You can pass options to shell which will get passed into each job submission.
For instance if you want all bash scripts to run in login shell you can specify bash --login
:
executors:
local:
login_bash:
shell: bash --login
Then you can reference this executor as executor: generic.local.login_bash
and your
tests will be submitted via bash --login /path/to/test.sh
.
Once you define your executors, you can query the executors via buildtest config executors list
command.
Slurm Executors
If you have a Slurm cluster, you can define
slurm executors in your configuration via slurm
property.
Depending on your slurm configuration, you can submit jobs via qos or partition. Buildtest supports
both methods and you can specify either qos
or partition
property.
In this example below, we will define a slurm executor named haswell_debug which will submit jobs to debug
qos on the haswell partition as follows. The qos
property is used to select slurm qos, the options
property
is used to pass additional options to sbatch
command. In this example we are passing -C haswell
to select
haswell nodes. Any additional #SBATCH options are defined in buildspec for more details see
batch scheduler support.
executors:
slurm:
haswell_debug:
qos: debug
cluster: cori
options: ["-C haswell"]
buildtest will detect slurm configuration and check qos, partition, cluster
match with buildtest configuration. In addition, buildtest supports multi-cluster
job submission and monitoring from remote cluster. This means if you specify
cluster
field buildtest will poll jobs using sacct with the
cluster name as follows: sacct -M <cluster>
.
You can configure your slurm executors to use slurm partitions instead of qos. This
can be done via partition
property. In this next example we define an executor name regular_hsw
which will
submit jobs to partition regular_hsw. The description
field may be used for information purposes.
executors:
slurm:
regular_hsw:
partition: regular_hsw
description: regular haswell queue
Buildtest will check if slurm partition is in up
state before adding executor. If any partition is in down
state,
buildtest will mark the executor in invalid state and will be unusable.
To check availability of partition state, let’s say regular_hsw
, buildtest will run the following command.

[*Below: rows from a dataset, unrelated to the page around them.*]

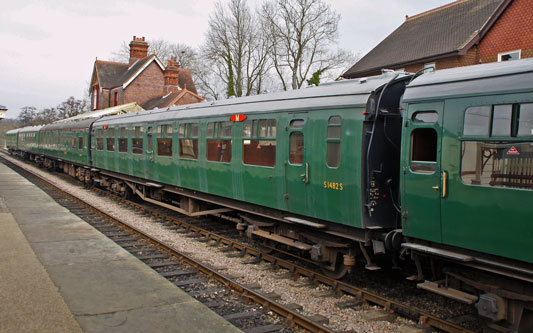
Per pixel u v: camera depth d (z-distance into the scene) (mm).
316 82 32219
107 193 16672
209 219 11984
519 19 16719
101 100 37969
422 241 5281
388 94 6078
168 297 5613
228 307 5605
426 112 5121
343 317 5395
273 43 33656
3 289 5605
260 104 7781
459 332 4805
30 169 27500
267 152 7559
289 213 7414
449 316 5520
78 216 11516
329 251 6688
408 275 6570
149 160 12109
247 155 8078
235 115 8328
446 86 4926
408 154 5285
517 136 4250
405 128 5328
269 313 5422
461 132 4719
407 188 5297
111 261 7164
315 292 6340
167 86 33281
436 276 5434
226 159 8695
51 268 6633
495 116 4445
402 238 5984
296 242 7250
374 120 5898
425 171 5094
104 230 9930
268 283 6672
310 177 6641
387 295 6266
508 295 4492
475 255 4707
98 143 16422
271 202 7516
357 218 5934
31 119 73875
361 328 5074
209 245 9094
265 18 33781
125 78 36094
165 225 11117
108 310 5098
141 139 12602
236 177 8383
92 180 18391
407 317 5395
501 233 4359
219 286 6402
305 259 7469
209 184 9305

$ sinfo -p regular_hsw -h -O available
up
PBS Executors
Note
buildtest PBS support relies on job history set because buildtest needs to query job after completion using qstat -x
. This
can be configured using qmgr
by setting set server job_history_enable=True
. For more details see section 14.15.5.1 Enabling Job History in PBS 2021.1.3 Admin Guide
buildtest supports PBS scheduler
which can be defined in the executors
section. Shown below is an example configuration using
one pbs
executor named workq
. The property queue: workq
defines
the name of PBS queue that is available in your system.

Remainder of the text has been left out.